Nothing like a thunderstorm that produces dime size hail, tornados, flash flooding and a power outage to thwart date night plans. Fast-forward twenty-four hours and we were still without electricity, so we set out to find somewhere to eat and have some fun.
Fun and adventure are like oxygen for relationship happiness. We feel more vital when it is plentiful. When oxygen is in short supply, we feel restless, confused and have a sense of impending doom. Something feels off kilter and we are gasping for air.
We are working our way through Eight Dates: Essential Conversations for a Lifetime of Love. Date 6 is Play with Me: Fun and Adventure. It’s all about breathing new life into your relationship with play, fun, laughter and adventure. The book’s date suggestions are about going somewhere you have never been before and being open and spontaneous.
We hopped in the car without a plan and started driving down one of the main arteries in our town. After batting a few ideas around, we decided to go to Saint Arnold’s Brewery in Houston. Right before we got to the highway my husband made a sharp left and I was confused. Where was he taking me?
He said he heard about a new brewery in our town that recently opened and he wanted to try it. Talk about spontaneous. Megaton Brewery here we come.
After getting a few pale ales and some tacos from the food truck, we sat outside at a picnic table and dug into the open-ended questions.
Why Laughter and Play are Important
This is my second marriage (and his too). When I divorced I went to counseling so I would not repeat my mistakes. One of the things my counselor and I talked about was what I wanted in a new partner.
Laughter was at the top of the list.
My first marriage was one of those oxygen deprived relationships and I made a vow that if I ever remarried, my new husband would have a sense of humor.
He’s all that and more. Our early days were full of fun and adventure. I watched him play rugby and he went with me to see Cats. We rode bikes and hiked and remodeled our mid-century home. There was the Halloween party where we dressed up like Marge and Homer Simpson. And the time he took me for a plane ride when he was learning to fly.
Being able to laugh has helped us through our most difficult times. And being adventurous is one of our strongest connections.
From research we know that experiencing novel things with our romantic partners brings more happiness. It activates the reward center in our brain and keeps the relationship fresh and satisfying. Researcher Amy Muise even found that on days couples had a novel experience they were 36% more likely to have sex.

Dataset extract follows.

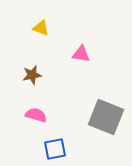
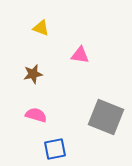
pink triangle: moved 1 px left, 1 px down
brown star: moved 1 px right, 1 px up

Couples mistakenly believe that they are doomed if they don’t like the same activities. Not true! Couples can create shared meaning when they accept influence regarding their differences, know how to compromise (make situations win/win rather than win/lose) and show interest in their partner’s interests.
It’s All About Creating Shared Meaning
We started our conversation by reviewing the list of things we would like to experience together. Our top choice was to travel to an exotic country. We agreed on Iceland, hiking Machu Picchu/going to the Galapagos Islands, and New Zealand.
I can hardly wait to get busy planning our next trip!
For me, planning vacations is part of the enjoyment. I recently learned that this is backed by research. Elizabeth Dunn, a happiness researcher from University of British Columbia, found that anticipating a vacation will be fun enhanced happiness. Planning together allows you to have input and create something you will both enjoy.
And since reminiscing about good times adds to joy, I will be sure to take plenty of photographs of the aurora borealis in Iceland and the Inca Trail in Peru.
As we worked through the open-ended questions we discussed things like how we played as children and what adventure we want to have before we die. Like with all the other dates, we learned some new information about each other.
By the time we finished our conversation the band began to play. We decided to call some friends to see if they wanted to join us. They also are spontaneous, fun-loving people, so within a half an hour they were there and we were playing cornhole, air hockey and connect four.
As we played and acted silly, the stress of the previous 24 hours melted away.
Laughter truly is the best medicine.